▶ **EXERCISE AIM**
Could you return, word for word, the lines of the entries starting at the line containing "Official Suppliers" and ending at the line containing "Flying Bill", with both of those lines included and the pictures left out?

▶ **EXTRACTED ENTRIES**
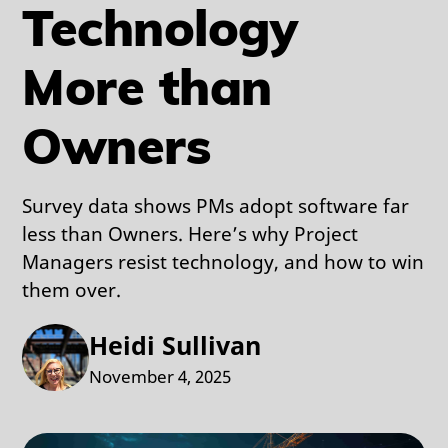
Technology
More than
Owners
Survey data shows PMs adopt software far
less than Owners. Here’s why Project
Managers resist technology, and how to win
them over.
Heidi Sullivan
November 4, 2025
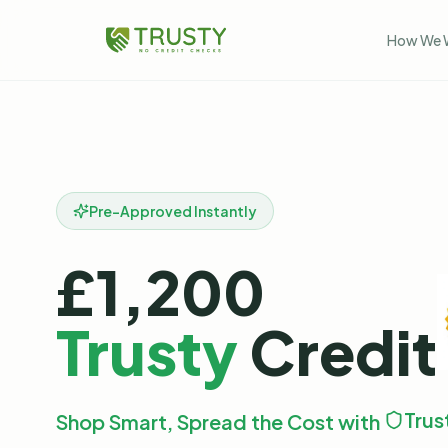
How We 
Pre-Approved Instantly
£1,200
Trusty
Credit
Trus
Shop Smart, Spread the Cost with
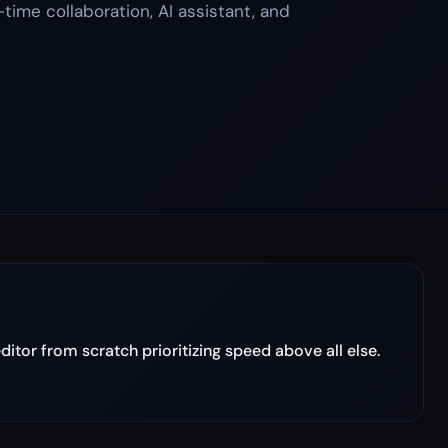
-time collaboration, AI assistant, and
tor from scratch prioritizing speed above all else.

...

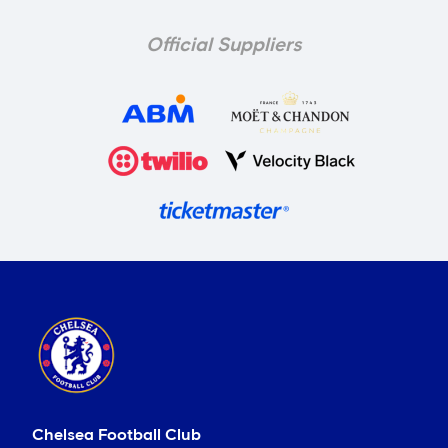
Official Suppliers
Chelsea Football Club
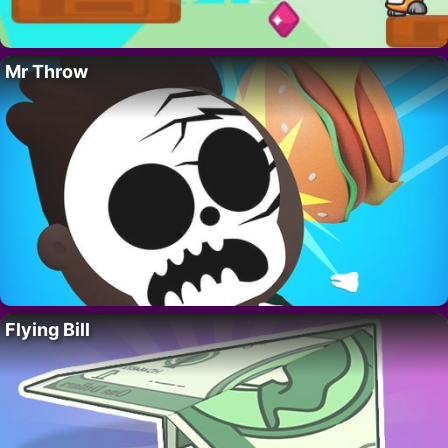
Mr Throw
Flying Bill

▶ **TASK OUTPUT**
Official Suppliers
Chelsea Football Club
Mr Throw
Flying Bill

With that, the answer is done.